Baby thumb sucking – is it a problem?

Did you know that some babies start sucking their thumb or fingers in the womb? For newborns, sucking is a natural reflex to help them to feed. Sometimes this can develop into thumb sucking as well, which is a normal and very common behaviour – up to 1 in 3 babies do it.

If your baby has started sucking their thumb, and you’re wondering if it’s a habit you need to break, keep reading to find out whether it really is the problem that some parents are led to believe.

Thumb sucking – is it a problem?

Thumb sucking is not only natural, normal, and common, it’s also an easily accessible comforting tool. It can help babies to self-soothe and to feel secure when they’re unsettled or distressed, and it can help them sleep (that’s a huge win for any parent!).

Babies need ‘non-nutritive’ sucking as well as sucking for nutrition. If you’re breastfeeding, you will already know that your baby regularly sucks for comfort. And, it’s the whole reason that dummies or soothers were invented in the first place.

Some babies are just extra ‘sucky’ babies, so it helps to think of it not as a ‘habit’ per se, but a strong instinctive need.

Is it bad for their teeth?

Some experts believe that thumb sucking is only a problem if a child is still doing it when their adult teeth come through at around 6 years onwards. However, by this age, less than 1 in 20 children are still doing it.

If the habit is still present when their adult teeth come through, it may potentially lead to an overbite, a gap between the upper and lower teeth, a narrow palate, or a lisp.

However, many children who suck their thumb go on to have normal, healthy teeth, but whether it causes dental problems or not depends on the child’s development, how they suck their thumb, and how often.

Should the behaviour be stopped?

Most children stop sucking their thumb naturally between 2 and 4 years of age, so it’s really up to you. They will likely stop when they’re ready without you needing to intervene. Acknowledging that it’s not a bad habit, just as using a dummy or feeding to sleep isn’t a bad habit. They’re all normal, biologically natural, and soothing to your baby.

Worrying now about the possibility of trying to wean your child off it when they’re older is not helpful for you or your baby. There are always ways to gently, respectfully, kindly, and gradually support your child to stop thumb sucking at any stage in their development.

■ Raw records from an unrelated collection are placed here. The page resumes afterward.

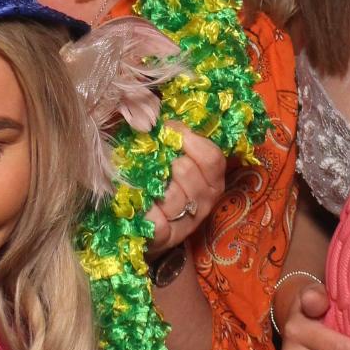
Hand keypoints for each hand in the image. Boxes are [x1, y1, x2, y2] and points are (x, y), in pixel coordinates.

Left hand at [145, 127, 226, 251]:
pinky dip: (144, 211)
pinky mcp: (167, 238)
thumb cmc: (153, 180)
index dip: (188, 138)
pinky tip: (138, 204)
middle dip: (164, 160)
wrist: (139, 225)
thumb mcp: (164, 154)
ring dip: (152, 185)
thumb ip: (166, 135)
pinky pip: (157, 221)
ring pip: (172, 196)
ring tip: (142, 182)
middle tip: (151, 161)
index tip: (166, 129)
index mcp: (211, 178)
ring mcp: (187, 222)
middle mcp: (205, 200)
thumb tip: (150, 111)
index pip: (212, 156)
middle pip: (188, 170)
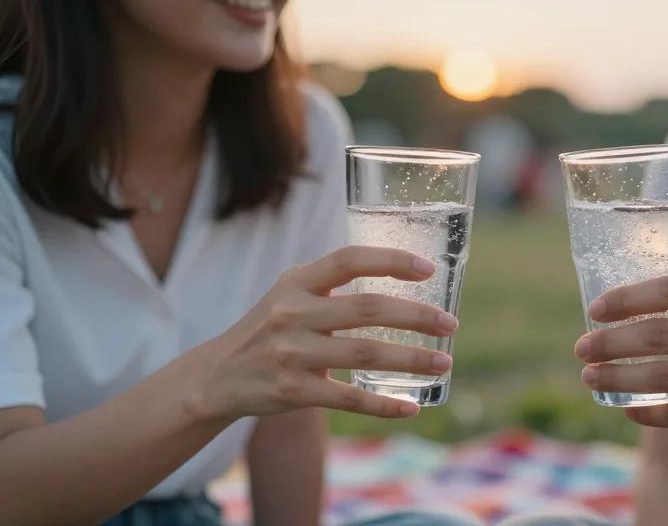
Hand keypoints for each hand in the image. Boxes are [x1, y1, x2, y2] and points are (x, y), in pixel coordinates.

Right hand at [187, 246, 458, 421]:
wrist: (217, 375)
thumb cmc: (270, 329)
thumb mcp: (290, 294)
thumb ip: (333, 284)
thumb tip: (401, 278)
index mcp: (297, 282)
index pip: (349, 260)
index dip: (391, 260)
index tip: (428, 268)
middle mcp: (293, 314)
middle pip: (367, 309)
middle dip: (416, 315)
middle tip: (451, 323)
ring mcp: (292, 353)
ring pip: (365, 354)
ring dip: (412, 359)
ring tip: (444, 362)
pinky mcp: (293, 391)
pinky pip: (349, 399)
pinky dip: (383, 405)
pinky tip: (411, 406)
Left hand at [574, 276, 667, 449]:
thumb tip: (633, 301)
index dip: (628, 298)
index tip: (595, 309)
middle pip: (661, 335)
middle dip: (611, 341)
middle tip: (581, 348)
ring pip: (665, 376)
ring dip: (618, 376)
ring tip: (589, 376)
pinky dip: (648, 412)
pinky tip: (627, 408)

How to stop your baby from thumb sucking

If thumb or finger sucking has become problematic for feeding, or for any other reason, and you’ve decided you would like to stop it, here are some strategies that can help:

  • Some parents decide that they would rather offer a dummy instead, because it means they have more control over when their baby uses it, and when and how they take it away.
  • Use distractions during the day. Give them a cuddle or show them a toy when they start sucking.
  • Offer alternative comforting tools, such as rocking, singing, massage, or offer a safe comforter (from 7 months of age).
  • Gently and warmly redirect their hands when they start heading towards their mouth.
  • Breastfeed on demand even when you know it’s for comfort only.
  • Let your baby suck your clean finger instead.

Sucking is a healthy need. When that need is met, it will go away. Babies who get their sucking needs met, whether it’s from their thumb, a dummy, breast, bottle, or your finger, they will seldom become habitual thumb suckers.